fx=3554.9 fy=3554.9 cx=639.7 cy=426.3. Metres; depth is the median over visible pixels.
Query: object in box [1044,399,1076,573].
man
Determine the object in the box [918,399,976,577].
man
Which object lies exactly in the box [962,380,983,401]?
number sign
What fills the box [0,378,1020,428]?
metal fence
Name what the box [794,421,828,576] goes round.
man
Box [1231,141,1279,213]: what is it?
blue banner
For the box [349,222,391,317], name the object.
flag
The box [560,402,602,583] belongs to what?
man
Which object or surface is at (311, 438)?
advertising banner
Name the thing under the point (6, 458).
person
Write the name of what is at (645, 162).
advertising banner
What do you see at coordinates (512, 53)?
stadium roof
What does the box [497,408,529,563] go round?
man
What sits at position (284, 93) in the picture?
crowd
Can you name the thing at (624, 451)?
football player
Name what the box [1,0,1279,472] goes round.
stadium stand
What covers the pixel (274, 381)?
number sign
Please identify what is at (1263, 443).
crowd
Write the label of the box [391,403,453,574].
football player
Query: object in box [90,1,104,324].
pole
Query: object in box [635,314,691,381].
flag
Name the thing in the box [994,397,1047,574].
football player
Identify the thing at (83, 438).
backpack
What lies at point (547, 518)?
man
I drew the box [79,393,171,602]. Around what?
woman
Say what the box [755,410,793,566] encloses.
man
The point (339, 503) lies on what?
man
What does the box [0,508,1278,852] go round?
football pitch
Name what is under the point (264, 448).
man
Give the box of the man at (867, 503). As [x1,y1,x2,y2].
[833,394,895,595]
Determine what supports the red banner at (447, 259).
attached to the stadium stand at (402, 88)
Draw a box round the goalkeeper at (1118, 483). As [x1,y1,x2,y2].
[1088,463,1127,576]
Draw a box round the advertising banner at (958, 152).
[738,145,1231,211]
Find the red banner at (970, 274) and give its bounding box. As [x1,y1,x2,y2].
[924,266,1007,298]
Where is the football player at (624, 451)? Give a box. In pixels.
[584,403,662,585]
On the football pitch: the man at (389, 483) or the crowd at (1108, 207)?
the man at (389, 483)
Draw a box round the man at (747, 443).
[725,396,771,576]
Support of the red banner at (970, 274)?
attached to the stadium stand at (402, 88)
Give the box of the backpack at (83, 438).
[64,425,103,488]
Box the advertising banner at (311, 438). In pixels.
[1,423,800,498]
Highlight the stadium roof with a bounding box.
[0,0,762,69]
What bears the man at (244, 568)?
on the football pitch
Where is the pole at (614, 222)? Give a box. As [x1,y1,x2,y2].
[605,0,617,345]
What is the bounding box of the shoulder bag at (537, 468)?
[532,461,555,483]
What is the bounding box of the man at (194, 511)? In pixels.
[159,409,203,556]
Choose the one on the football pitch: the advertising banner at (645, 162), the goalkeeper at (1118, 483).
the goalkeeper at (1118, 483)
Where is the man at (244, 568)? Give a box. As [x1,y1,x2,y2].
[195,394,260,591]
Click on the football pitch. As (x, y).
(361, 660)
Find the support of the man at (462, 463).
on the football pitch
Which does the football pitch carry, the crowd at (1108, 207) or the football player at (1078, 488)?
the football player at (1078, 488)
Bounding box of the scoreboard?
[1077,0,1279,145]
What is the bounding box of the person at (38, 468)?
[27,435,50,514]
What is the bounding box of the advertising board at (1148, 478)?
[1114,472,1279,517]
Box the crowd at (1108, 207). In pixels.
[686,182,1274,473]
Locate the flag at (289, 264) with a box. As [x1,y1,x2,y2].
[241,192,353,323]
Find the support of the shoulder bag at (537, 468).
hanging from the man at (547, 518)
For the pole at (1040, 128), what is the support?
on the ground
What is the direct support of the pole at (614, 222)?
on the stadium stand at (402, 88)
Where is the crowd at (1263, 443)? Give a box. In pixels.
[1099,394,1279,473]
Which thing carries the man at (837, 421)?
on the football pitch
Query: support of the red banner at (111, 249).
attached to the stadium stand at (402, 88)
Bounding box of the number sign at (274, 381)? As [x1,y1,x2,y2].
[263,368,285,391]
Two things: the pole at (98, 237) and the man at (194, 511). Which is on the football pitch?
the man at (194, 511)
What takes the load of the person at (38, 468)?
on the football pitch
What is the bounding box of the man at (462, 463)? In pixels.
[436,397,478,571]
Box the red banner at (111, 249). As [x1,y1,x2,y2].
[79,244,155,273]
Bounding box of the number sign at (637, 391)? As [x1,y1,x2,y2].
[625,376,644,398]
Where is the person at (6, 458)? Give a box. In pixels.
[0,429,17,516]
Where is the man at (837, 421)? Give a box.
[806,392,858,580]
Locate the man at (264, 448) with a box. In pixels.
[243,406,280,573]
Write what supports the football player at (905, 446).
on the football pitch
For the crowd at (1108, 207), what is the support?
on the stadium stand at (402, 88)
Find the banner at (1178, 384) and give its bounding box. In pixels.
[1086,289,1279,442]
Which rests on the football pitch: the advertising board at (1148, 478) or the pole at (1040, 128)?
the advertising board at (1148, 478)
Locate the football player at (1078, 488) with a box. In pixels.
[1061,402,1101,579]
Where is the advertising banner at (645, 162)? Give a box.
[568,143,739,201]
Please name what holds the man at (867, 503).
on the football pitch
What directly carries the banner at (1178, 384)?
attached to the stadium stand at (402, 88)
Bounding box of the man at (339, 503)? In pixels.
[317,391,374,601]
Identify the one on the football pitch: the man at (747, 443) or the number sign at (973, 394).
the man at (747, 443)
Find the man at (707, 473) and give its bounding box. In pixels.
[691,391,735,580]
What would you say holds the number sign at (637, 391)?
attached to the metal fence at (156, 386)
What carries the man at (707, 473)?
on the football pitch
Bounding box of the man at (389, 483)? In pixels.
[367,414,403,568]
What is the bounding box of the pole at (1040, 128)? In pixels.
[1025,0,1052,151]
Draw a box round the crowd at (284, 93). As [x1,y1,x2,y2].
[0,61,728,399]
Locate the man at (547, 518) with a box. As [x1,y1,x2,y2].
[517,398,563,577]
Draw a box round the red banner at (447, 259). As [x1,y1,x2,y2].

= = = =

Directions for this task >> From the first line down to the last, give the records again exactly.

Response below >>
fx=3554.9 fy=3554.9 cx=639.7 cy=426.3. Metres; depth is the median over visible pixels.
Query: object in box [1044,399,1076,573].
man
Determine the object in the box [918,399,976,577].
man
Which object lies exactly in the box [962,380,983,401]?
number sign
What fills the box [0,378,1020,428]?
metal fence
Name what the box [794,421,828,576] goes round.
man
Box [1231,141,1279,213]: what is it?
blue banner
For the box [349,222,391,317], name the object.
flag
The box [560,402,602,583] belongs to what?
man
Which object or surface is at (311, 438)?
advertising banner
Name the thing under the point (6, 458).
person
Write the name of what is at (645, 162).
advertising banner
What do you see at coordinates (512, 53)?
stadium roof
What does the box [497,408,529,563] go round?
man
What sits at position (284, 93) in the picture?
crowd
Can you name the thing at (624, 451)?
football player
Name what the box [1,0,1279,472] goes round.
stadium stand
What covers the pixel (274, 381)?
number sign
Please identify what is at (1263, 443).
crowd
Write the label of the box [391,403,453,574].
football player
Query: object in box [90,1,104,324].
pole
Query: object in box [635,314,691,381].
flag
Name the thing in the box [994,397,1047,574].
football player
Identify the thing at (83, 438).
backpack
What lies at point (547, 518)?
man
I drew the box [79,393,171,602]. Around what?
woman
Say what the box [755,410,793,566] encloses.
man
The point (339, 503) lies on what?
man
What does the box [0,508,1278,852] go round?
football pitch
Name what is under the point (264, 448).
man
Give the box of the man at (867, 503). As [x1,y1,x2,y2].
[833,394,895,595]
Determine what supports the red banner at (447, 259).
attached to the stadium stand at (402, 88)
Draw a box round the goalkeeper at (1118, 483). As [x1,y1,x2,y2].
[1088,463,1127,576]
Draw a box round the advertising banner at (958, 152).
[738,145,1231,211]
Find the red banner at (970, 274) and give its bounding box. As [x1,y1,x2,y2].
[924,266,1007,298]
Where is the football player at (624, 451)? Give a box. In pixels.
[584,403,662,585]
On the football pitch: the man at (389, 483) or the crowd at (1108, 207)?
the man at (389, 483)
Draw a box round the man at (747, 443).
[725,396,771,576]
Support of the red banner at (970, 274)?
attached to the stadium stand at (402, 88)
Give the box of the backpack at (83, 438).
[64,425,103,488]
Box the advertising banner at (311, 438). In pixels.
[1,423,800,498]
Highlight the stadium roof with a bounding box.
[0,0,762,69]
What bears the man at (244, 568)?
on the football pitch
Where is the pole at (614, 222)? Give a box. As [x1,y1,x2,y2].
[605,0,617,345]
What is the bounding box of the shoulder bag at (537, 468)?
[532,461,555,483]
What is the bounding box of the man at (194, 511)? In pixels.
[159,409,203,556]
Choose the one on the football pitch: the advertising banner at (645, 162), the goalkeeper at (1118, 483).
the goalkeeper at (1118, 483)
Where is the man at (244, 568)? Give a box. As [x1,y1,x2,y2].
[195,394,260,591]
Click on the football pitch. As (x, y).
(361, 660)
Find the support of the man at (462, 463).
on the football pitch
Which does the football pitch carry, the crowd at (1108, 207) or the football player at (1078, 488)?
the football player at (1078, 488)
Bounding box of the scoreboard?
[1077,0,1279,145]
What is the bounding box of the person at (38, 468)?
[27,435,50,514]
What is the bounding box of the advertising board at (1148, 478)?
[1114,472,1279,517]
Box the crowd at (1108, 207). In pixels.
[686,182,1274,473]
Locate the flag at (289, 264) with a box. As [x1,y1,x2,y2].
[241,192,353,323]
Find the support of the shoulder bag at (537, 468).
hanging from the man at (547, 518)
For the pole at (1040, 128), what is the support?
on the ground
What is the direct support of the pole at (614, 222)?
on the stadium stand at (402, 88)
Where is the crowd at (1263, 443)? Give a box. In pixels.
[1099,394,1279,473]
Which thing carries the man at (837, 421)?
on the football pitch
Query: support of the red banner at (111, 249).
attached to the stadium stand at (402, 88)
Bounding box of the number sign at (274, 381)? As [x1,y1,x2,y2].
[263,368,285,391]
Two things: the pole at (98, 237) and the man at (194, 511). Which is on the football pitch?
the man at (194, 511)
What takes the load of the person at (38, 468)?
on the football pitch
What is the bounding box of the man at (462, 463)? In pixels.
[436,397,478,571]
Box the red banner at (111, 249). As [x1,y1,x2,y2].
[79,244,155,273]
Bounding box of the number sign at (637, 391)? As [x1,y1,x2,y2].
[625,376,644,398]
Where is the person at (6, 458)? Give a box. In pixels.
[0,429,17,516]
Where is the man at (837, 421)? Give a box.
[806,392,858,580]
Locate the man at (264, 448) with a box. In pixels.
[243,406,280,573]
Write what supports the football player at (905, 446).
on the football pitch
For the crowd at (1108, 207), what is the support?
on the stadium stand at (402, 88)
Find the banner at (1178, 384) and give its bounding box. In pixels.
[1086,289,1279,442]
Which rests on the football pitch: the advertising board at (1148, 478) or the pole at (1040, 128)?
the advertising board at (1148, 478)
Locate the football player at (1078, 488) with a box. In pixels.
[1061,402,1101,579]
Where is the advertising banner at (645, 162)? Give a box.
[568,143,739,201]
Please name what holds the man at (867, 503).
on the football pitch
What directly carries the banner at (1178, 384)?
attached to the stadium stand at (402, 88)
Bounding box of the man at (339, 503)? In pixels.
[317,391,374,601]
Identify the one on the football pitch: the man at (747, 443) or the number sign at (973, 394).
the man at (747, 443)
Find the man at (707, 473) and give its bounding box. In pixels.
[691,391,735,580]
What would you say holds the number sign at (637, 391)?
attached to the metal fence at (156, 386)
What carries the man at (707, 473)?
on the football pitch
Bounding box of the man at (389, 483)? In pixels.
[367,414,403,568]
What is the bounding box of the pole at (1040, 128)? In pixels.
[1025,0,1052,151]
Draw a box round the crowd at (284, 93). As [x1,y1,x2,y2].
[0,61,728,399]
Locate the man at (547, 518) with a box. As [x1,y1,x2,y2].
[517,398,563,577]
Draw a box round the red banner at (447, 259). As [x1,y1,x2,y2].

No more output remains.